"It is necessary!" the chiefs repeated, bowing their heads.

"Go!" the Sun resumed, "make the preparations; give to this execution the appearance of an expiation, and not that of a vengeance; everybody must be convinced that the Comanches do not torture women for pleasure, but that they know how to punish the guilty. I have spoken."

The chiefs arose, and after respectfully bowing to the old man, they retired.

Eagle Head had succeeded; he was about to avenge himself, without assuming the responsibility of an action of which he comprehended all the hideousness, but in which he had had the heart to implicate all the chiefs of his nation under an appearance of justice, for which, inwardly, he cared but very little.

The preparations for the punishment were hurried on as fast as possible.

The women cut thin splinters of ash to be introduced under the nails, others prepared elder pith to make sulphur matches, whilst the youngest went into the forest to seek for armfuls of green wood destined to burn the condemned woman slowly, while stifling her with the smoke it would produce.

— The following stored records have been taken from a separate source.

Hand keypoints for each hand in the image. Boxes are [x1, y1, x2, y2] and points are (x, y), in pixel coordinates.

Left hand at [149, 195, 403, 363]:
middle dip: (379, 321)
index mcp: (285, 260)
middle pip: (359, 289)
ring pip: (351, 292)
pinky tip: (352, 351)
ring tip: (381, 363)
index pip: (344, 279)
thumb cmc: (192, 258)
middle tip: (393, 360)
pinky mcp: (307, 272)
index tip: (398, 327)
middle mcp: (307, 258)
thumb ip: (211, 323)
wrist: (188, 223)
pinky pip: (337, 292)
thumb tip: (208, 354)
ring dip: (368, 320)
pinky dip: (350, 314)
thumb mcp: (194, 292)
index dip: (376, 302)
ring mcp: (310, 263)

In the meantime, the men had completely stripped the bark off a tree which they had chosen to serve as the stake of torture; they had then rubbed it well with elk fat mixed with red ochre; round its base they had placed the wood of the pyre, and this done, the sorcerer had come to conjure the tree by means of mysterious words, in order to render it fit for the purpose to which they destined it.

These preparations terminated, the condemned was brought to the foot of the stake, and seated, without being tied, upon the pile of wood intended to burn her; and the scalp dance commenced.

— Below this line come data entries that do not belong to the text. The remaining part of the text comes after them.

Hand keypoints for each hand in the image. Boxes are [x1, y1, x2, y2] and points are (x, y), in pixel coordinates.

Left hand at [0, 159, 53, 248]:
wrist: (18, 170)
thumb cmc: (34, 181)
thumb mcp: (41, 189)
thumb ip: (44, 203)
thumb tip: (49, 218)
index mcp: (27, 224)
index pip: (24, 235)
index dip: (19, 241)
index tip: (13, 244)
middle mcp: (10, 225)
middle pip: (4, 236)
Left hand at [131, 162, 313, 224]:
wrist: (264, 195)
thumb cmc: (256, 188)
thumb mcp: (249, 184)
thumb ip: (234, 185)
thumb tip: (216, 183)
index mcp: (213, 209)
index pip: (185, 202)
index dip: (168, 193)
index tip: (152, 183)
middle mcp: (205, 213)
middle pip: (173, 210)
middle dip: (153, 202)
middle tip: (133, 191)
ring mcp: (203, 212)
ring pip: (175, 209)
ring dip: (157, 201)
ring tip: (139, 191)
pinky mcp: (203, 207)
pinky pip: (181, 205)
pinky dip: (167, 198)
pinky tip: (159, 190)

The unfortunate woman was, in appearance, impassible. She had made the sacrifice of her life; nothing that passed around her could any longer affect her.

Her eyes, burning with fever and swollen with tears, wandered without purpose, over the vast crowd that enveloped her with the roarings of wild beasts. Her mind watched, nevertheless, as keenly and as lucidly as in her happiest days. The poor mother had a fear which wrung her heart and made her endure a torture, compared with which those which the Indians were preparing to inflict upon her were as nothing; she trembled lest her son, warned of the horrid fate that awaited her, should hasten to save her, and give himself up to his ferocious enemies.